[Dataset records]
────────
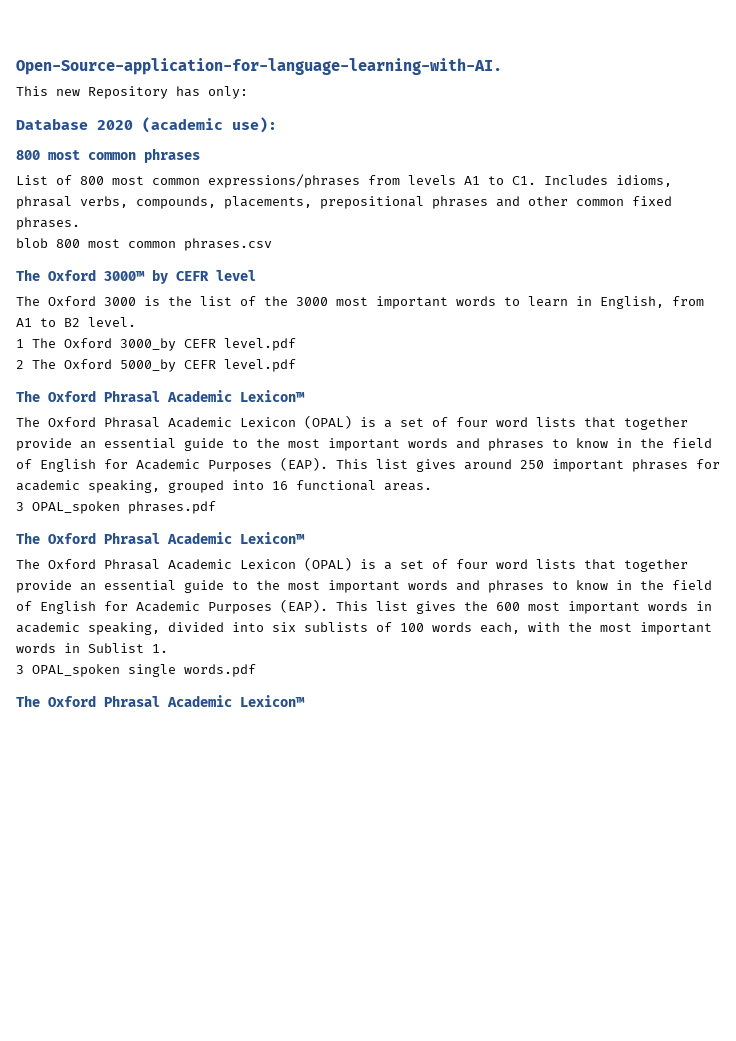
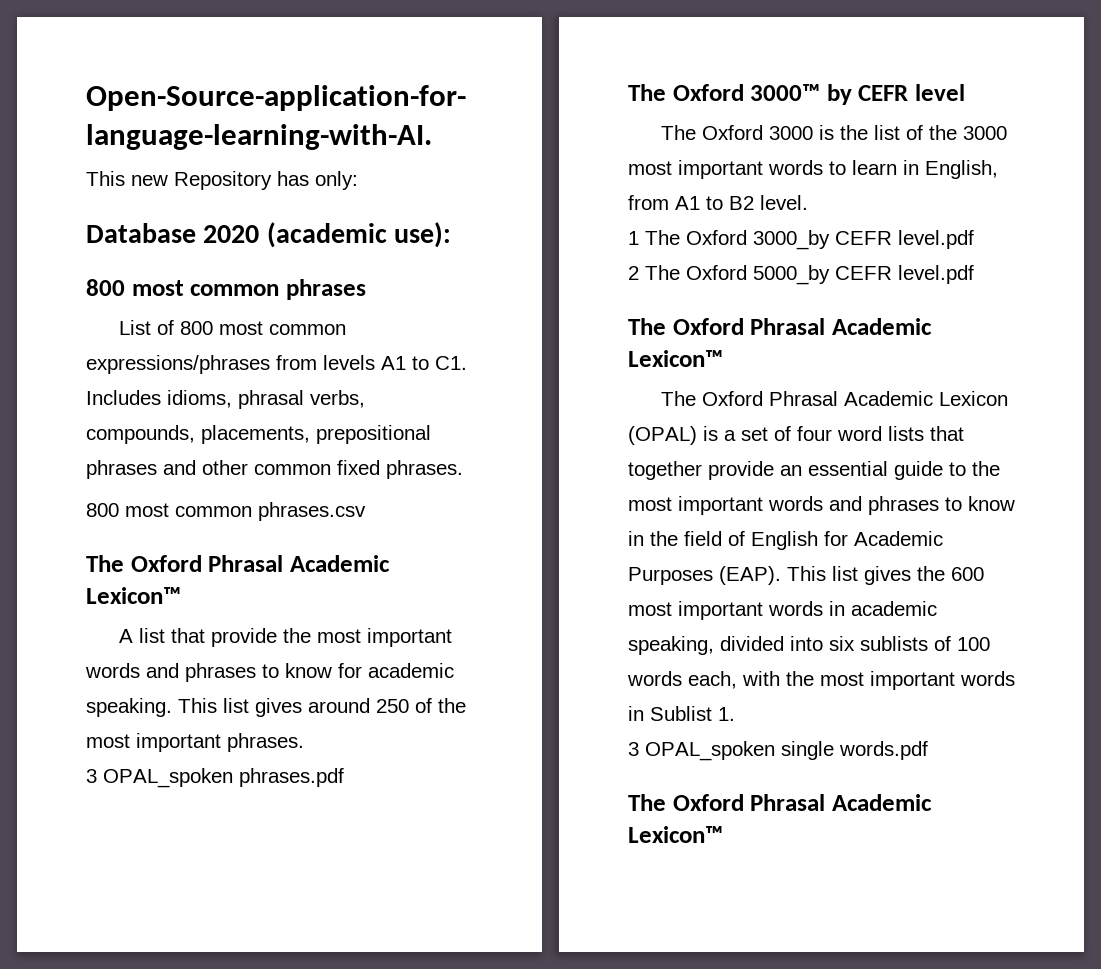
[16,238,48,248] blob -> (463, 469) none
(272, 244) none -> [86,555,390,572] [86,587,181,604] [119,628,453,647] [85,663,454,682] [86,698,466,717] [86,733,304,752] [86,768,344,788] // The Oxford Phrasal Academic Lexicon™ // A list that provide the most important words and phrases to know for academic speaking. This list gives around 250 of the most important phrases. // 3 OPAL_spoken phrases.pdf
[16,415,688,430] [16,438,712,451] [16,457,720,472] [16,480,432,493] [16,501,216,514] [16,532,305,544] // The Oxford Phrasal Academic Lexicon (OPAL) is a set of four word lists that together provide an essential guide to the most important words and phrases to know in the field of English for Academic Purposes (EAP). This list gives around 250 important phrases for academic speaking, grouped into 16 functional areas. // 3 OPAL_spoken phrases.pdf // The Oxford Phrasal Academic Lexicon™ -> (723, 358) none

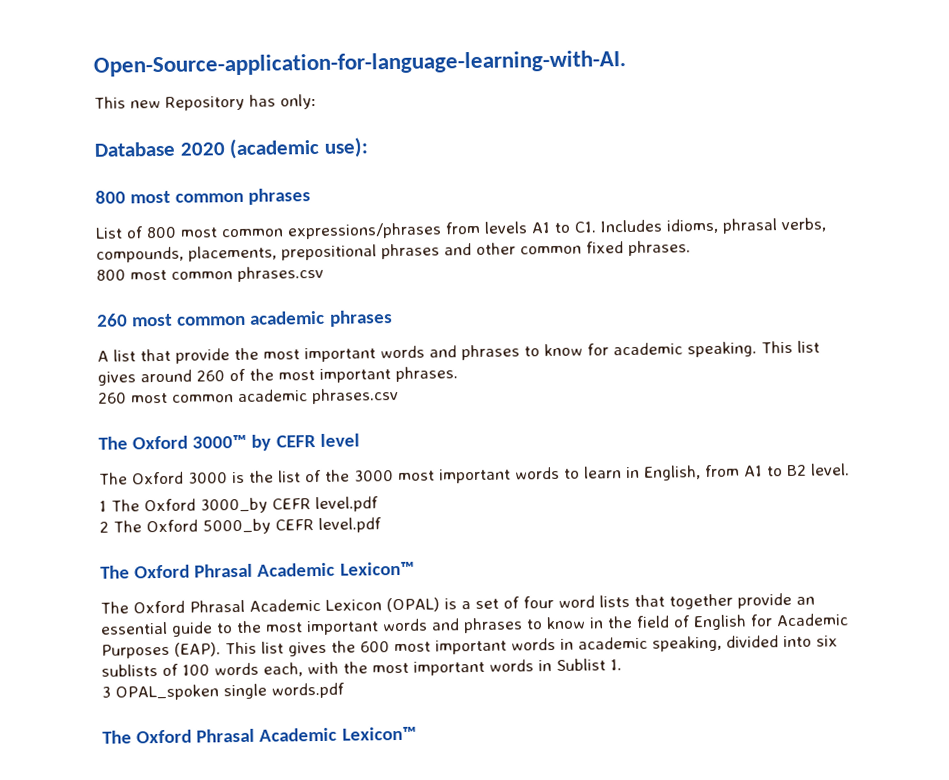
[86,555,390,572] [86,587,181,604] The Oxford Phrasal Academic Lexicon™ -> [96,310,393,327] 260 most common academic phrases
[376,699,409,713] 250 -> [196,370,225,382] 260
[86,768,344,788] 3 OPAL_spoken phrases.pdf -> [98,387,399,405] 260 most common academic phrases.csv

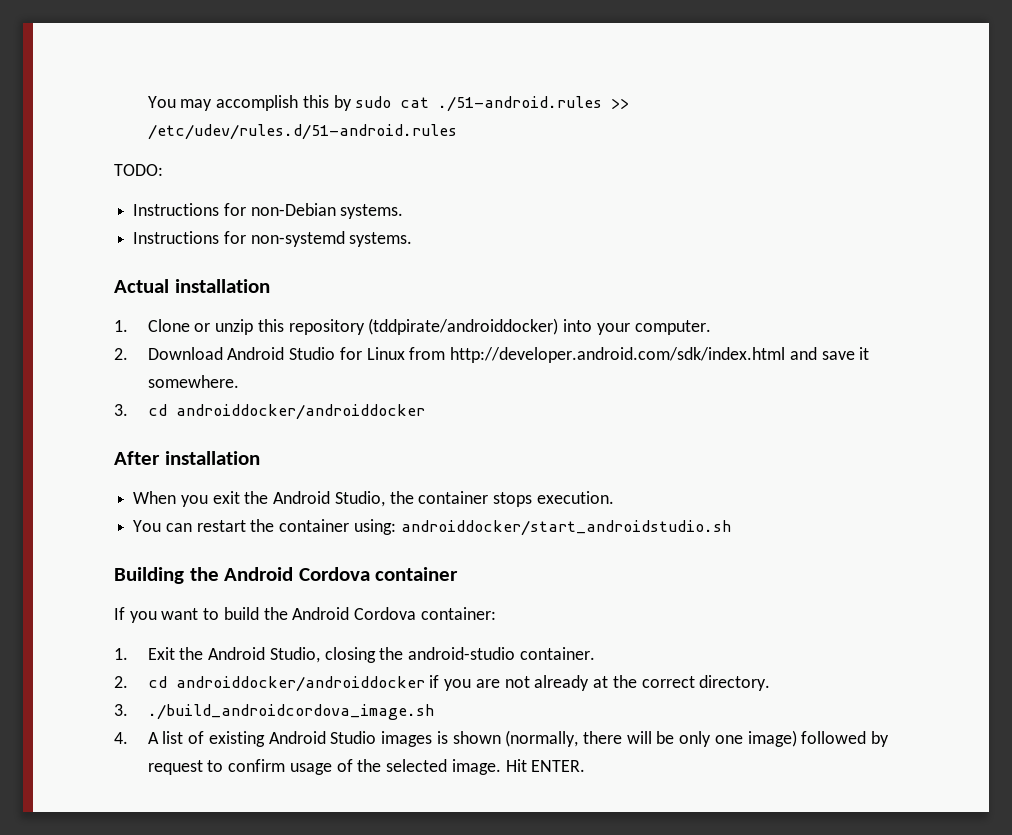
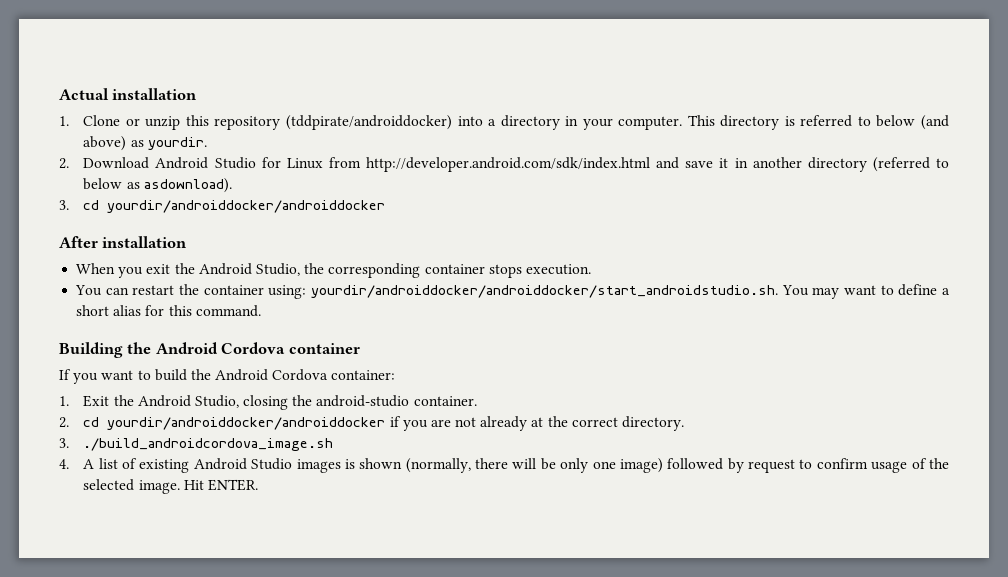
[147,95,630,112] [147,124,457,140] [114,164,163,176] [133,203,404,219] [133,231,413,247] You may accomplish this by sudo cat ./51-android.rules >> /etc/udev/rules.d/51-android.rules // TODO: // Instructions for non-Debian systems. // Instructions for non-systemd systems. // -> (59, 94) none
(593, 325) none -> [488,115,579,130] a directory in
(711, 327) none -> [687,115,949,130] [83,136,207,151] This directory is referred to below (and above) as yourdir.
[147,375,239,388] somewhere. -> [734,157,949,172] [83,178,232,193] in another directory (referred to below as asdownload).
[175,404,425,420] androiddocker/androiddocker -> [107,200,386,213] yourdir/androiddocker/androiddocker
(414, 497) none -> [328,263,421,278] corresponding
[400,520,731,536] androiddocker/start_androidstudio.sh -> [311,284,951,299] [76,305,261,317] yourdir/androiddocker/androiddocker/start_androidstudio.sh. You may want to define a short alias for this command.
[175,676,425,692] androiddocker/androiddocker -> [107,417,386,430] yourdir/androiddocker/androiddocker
────────
◆ Your instructions ◆
After locating the line with "(414, 497) none" in the records above, please set down that line and all later ones exactly, and no other line.

◆ Problem solution ◆
(414, 497) none -> [328,263,421,278] corresponding
[400,520,731,536] androiddocker/start_androidstudio.sh -> [311,284,951,299] [76,305,261,317] yourdir/androiddocker/androiddocker/start_androidstudio.sh. You may want to define a short alias for this command.
[175,676,425,692] androiddocker/androiddocker -> [107,417,386,430] yourdir/androiddocker/androiddocker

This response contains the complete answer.